- **Actions to take**
• 1. In the 17th Amendment discussion, under which character does the quoted Madison passage say the Constitution falls?
• 2. Return the stretch of the 17th Amendment discussion from "Repeal the 17th" through "the U.S. Senate.", word for word.

- **Selected excerpt**
Repeal the 17th and ammend the 13th to allow the States to collect all income taxes and then pass on the appropriate share to the FedGov. (may not even require any mod of the 13th)
They were elected by the entire legislative body of the State (as I recall).
Since the Civil War, American government has slowly moved away from such "indirect" elections of leaders and moved closer to full, direct democracy. In my opinion, such a system of government is incompatible with a constitutional republic such as the one our founding fathers created. Successful "leaders" have come to be defined as the ones who do the best job of pandering to the tastes of an electorate that is increasingly ignorant and vulgar.
Without the 17th Amendment, people like Al Gore, Joe Lieberman, and Trent Lott would never have been elected to the U.S. Senate.
The 13th amendment allows the FedGov to bypass the States for funding
Not according to the spokesmen at the time of the Constitution's ratificatation. Both sides agreed the Constitution predominately operated on the individual as opposed to the the state governments. The big argument was over who got to tax the peons:
James Madison, Federalist #39:
- "The difference between a federal and national government, as it relates to the OPERATION OF THE GOVERNMENT, is supposed to consist in this, that in the former the powers operate on the political bodies composing the Confederacy, in their political capacities; in the latter, on the individual citizens composing the nation, in their individual capacities. On trying the Constitution by this criterion, it falls under the NATIONAL, not the FEDERAL character;"

- **Input data**
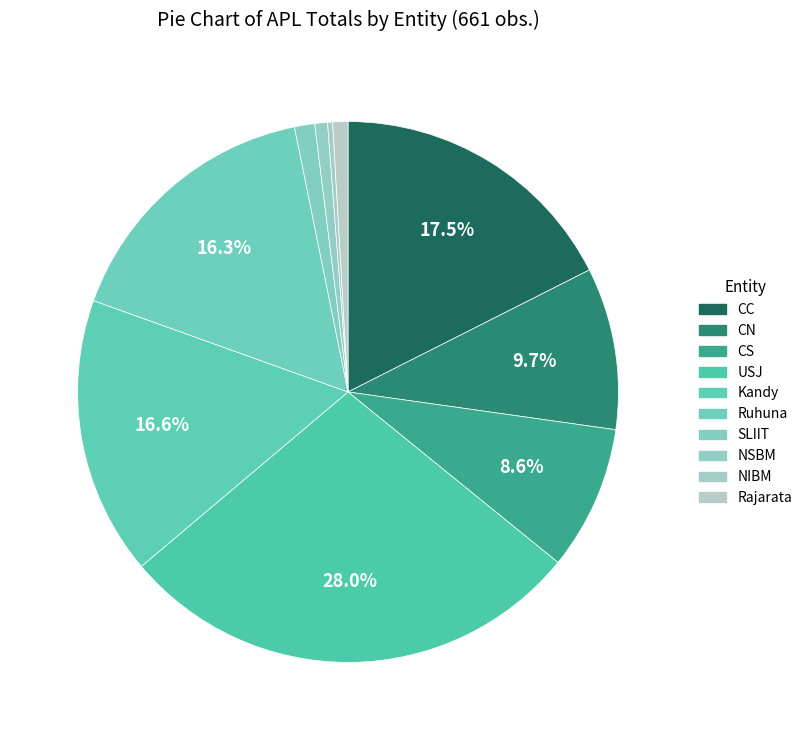

How many segments does this pie chart have?

10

- **Solutions by task**
• 1. The national character, not the federal one.

• 2.
Repeal the 17th and ammend the 13th to allow the States to collect all income taxes and then pass on the appropriate share to the FedGov. (may not even require any mod of the 13th)
They were elected by the entire legislative body of the State (as I recall).
Since the Civil War, American government has slowly moved away from such "indirect" elections of leaders and moved closer to full, direct democracy. In my opinion, such a system of government is incompatible with a constitutional republic such as the one our founding fathers created. Successful "leaders" have come to be defined as the ones who do the best job of pandering to the tastes of an electorate that is increasingly ignorant and vulgar.
Without the 17th Amendment, people like Al Gore, Joe Lieberman, and Trent Lott would never have been elected to the U.S. Senate.